- Born: 2 April 1987 (age 39) Vilnius, Lithuania
- Height: 162 cm (5 ft 4 in)

Gymnastics career
- Discipline: Women's artistic gymnastics
- Country represented: Lithuania

= Jelena Zanevskaja =

Lithuanian artistic gymnast (born 1987)

Jelena Zanevskaya (born 2 April 1987) is a Lithuanian artistic gymnast who competed at the 2008 Summer Olympics.

==Career==
Zanevskaya began gymnastics when he was three years old.

Zanevskaya competed at her first World Championships in 2003 and finished 98th in the all-around during the qualification round. At the 2004 European Championships, she finished 32nd in the all-around during the qualification round, missing out on the final by less than one point. She won the all-around title at the 2005 Lithuanian Championships. She then finished in 36th place at the 2005 World Championships and still did not advance to the finals.

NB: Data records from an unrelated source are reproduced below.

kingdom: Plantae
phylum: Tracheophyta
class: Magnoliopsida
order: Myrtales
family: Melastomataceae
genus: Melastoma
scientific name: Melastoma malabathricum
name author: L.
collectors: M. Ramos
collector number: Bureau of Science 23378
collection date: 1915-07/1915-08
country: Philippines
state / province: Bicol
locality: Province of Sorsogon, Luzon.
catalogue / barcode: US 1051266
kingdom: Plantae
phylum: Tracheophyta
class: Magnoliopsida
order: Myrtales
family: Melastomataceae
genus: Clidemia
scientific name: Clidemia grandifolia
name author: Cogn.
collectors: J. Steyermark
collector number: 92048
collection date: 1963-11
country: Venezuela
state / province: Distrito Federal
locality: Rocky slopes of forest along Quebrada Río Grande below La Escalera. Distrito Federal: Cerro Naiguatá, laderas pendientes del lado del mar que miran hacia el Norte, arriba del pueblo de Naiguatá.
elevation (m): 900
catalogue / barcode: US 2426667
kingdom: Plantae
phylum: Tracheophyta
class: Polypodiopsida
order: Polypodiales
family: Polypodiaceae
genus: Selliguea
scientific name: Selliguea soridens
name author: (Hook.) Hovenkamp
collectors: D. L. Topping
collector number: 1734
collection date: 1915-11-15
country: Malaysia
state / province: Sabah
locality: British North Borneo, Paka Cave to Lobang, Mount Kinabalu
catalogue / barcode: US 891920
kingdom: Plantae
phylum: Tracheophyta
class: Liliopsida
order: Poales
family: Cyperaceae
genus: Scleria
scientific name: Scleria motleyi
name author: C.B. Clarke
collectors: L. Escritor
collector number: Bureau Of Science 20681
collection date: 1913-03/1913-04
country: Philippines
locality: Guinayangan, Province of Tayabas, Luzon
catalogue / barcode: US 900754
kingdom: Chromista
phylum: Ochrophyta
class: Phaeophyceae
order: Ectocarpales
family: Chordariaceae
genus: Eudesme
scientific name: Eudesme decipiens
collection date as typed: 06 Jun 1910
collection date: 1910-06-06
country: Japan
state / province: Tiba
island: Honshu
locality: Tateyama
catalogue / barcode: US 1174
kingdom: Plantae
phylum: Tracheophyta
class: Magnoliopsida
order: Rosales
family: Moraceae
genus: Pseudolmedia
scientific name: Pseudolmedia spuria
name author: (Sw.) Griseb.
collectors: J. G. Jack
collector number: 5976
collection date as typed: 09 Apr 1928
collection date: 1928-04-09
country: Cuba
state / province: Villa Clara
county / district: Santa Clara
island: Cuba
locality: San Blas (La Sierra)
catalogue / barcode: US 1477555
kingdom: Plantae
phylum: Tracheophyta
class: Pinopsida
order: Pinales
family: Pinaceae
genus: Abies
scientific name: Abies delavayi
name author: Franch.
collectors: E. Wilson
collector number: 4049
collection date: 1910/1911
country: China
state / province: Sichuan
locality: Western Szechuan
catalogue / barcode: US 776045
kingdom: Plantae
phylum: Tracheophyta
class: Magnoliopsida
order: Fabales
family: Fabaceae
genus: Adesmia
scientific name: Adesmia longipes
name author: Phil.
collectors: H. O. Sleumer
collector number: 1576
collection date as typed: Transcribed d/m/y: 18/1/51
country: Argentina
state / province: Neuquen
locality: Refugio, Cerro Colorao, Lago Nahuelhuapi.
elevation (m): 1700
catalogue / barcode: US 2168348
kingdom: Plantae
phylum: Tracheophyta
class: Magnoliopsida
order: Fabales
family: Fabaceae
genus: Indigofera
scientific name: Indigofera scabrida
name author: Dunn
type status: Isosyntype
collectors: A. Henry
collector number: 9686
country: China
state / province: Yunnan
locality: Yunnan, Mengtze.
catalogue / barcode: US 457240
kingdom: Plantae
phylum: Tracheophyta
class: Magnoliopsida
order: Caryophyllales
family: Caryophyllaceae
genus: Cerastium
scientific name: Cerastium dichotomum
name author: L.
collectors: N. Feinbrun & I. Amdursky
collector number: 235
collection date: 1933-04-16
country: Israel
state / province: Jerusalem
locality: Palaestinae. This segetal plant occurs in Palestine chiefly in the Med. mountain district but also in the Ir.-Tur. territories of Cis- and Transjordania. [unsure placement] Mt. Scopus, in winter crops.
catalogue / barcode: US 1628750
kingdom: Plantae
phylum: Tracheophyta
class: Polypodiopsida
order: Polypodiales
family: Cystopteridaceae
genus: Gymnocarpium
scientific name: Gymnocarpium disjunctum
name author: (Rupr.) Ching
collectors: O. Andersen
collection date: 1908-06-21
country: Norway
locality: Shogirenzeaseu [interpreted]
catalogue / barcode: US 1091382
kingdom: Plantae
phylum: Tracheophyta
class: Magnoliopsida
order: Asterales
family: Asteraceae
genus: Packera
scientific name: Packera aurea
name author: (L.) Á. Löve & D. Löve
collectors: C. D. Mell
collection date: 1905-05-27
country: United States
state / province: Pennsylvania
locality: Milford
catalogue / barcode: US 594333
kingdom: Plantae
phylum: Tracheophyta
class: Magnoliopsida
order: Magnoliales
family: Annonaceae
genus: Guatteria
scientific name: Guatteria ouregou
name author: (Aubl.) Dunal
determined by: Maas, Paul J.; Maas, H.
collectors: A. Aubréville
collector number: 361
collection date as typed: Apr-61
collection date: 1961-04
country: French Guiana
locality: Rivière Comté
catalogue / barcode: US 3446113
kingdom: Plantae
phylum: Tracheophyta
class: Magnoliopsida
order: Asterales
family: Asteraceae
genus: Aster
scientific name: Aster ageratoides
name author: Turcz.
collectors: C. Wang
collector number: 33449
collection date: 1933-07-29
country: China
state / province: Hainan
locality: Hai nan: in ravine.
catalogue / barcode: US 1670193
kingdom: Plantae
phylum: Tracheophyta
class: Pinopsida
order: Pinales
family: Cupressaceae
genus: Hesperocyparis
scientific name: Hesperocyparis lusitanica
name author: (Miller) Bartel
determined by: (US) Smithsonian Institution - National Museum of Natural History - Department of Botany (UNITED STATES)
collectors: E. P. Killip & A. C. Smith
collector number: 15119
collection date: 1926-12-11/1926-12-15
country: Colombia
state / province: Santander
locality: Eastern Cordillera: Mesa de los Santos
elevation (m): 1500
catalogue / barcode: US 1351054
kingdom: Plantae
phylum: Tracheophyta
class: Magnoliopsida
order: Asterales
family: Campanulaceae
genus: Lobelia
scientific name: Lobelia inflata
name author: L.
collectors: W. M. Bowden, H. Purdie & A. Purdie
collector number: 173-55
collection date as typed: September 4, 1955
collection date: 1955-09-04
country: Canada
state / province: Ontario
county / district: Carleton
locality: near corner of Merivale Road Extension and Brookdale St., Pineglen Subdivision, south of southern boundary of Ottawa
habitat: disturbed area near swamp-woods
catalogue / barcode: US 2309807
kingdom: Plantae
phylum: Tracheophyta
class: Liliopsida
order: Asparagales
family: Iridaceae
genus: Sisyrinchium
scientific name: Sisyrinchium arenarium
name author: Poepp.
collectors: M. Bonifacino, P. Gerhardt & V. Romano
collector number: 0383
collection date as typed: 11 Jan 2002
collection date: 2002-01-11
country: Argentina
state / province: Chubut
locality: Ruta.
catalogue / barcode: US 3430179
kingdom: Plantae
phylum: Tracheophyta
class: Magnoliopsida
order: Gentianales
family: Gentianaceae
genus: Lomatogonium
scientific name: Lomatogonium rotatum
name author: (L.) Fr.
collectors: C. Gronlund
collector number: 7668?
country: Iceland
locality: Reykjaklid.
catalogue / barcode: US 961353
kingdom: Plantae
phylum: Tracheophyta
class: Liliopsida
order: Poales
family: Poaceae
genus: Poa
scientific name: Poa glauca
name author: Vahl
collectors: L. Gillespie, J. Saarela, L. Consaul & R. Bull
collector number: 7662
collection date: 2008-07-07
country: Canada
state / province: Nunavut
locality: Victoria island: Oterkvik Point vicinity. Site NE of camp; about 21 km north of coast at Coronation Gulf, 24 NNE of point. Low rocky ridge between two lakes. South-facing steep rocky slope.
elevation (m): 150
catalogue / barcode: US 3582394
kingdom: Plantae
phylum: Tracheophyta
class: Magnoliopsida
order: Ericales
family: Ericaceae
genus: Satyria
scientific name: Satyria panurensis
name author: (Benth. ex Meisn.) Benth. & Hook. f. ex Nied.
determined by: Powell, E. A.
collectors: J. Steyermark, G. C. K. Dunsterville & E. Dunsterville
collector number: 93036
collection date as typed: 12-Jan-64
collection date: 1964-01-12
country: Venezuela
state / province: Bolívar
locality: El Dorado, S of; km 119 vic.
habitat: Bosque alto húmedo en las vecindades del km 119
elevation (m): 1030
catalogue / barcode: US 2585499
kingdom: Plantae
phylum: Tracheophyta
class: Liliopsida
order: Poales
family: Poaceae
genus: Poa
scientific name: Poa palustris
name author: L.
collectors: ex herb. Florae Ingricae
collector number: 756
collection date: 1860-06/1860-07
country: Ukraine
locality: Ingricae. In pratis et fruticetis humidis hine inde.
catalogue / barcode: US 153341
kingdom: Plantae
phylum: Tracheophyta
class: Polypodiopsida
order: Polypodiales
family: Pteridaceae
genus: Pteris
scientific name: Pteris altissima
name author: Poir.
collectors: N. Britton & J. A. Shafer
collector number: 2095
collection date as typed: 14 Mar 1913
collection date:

Zanevskaya competed on the uneven bars, balance beam, and floor exercise at the 2006 European Championships and did not advance into any of the finals. She successfully defended her all-around title at the Lithuanian Championships. Then at the 2006 World Championships, she finished 56th in the all-around during the qualification round. She advanced to the all-around final at the 2007 European Championships and finished 22nd. She then finished 84th in the all-around during the qualification round at the 2007 World Championships.

Zanevskaya tied with Turkish gymnast Göksu Üçtaş Şanlı for a 20th-place finish in the all-around at the 2008 European Championships. She finished 14th in the vault qualification rankings, missing out on the final. She then represented Lithuania at the 2008 Summer Olympics and finished 54th in the all-around during the qualification round and did not advance to the final. Her best apparatus result was on the vault, where she finished 13th.

==Personal life==
Zanevskaya studied in the Faculty of Sports and Health at Vilnius University.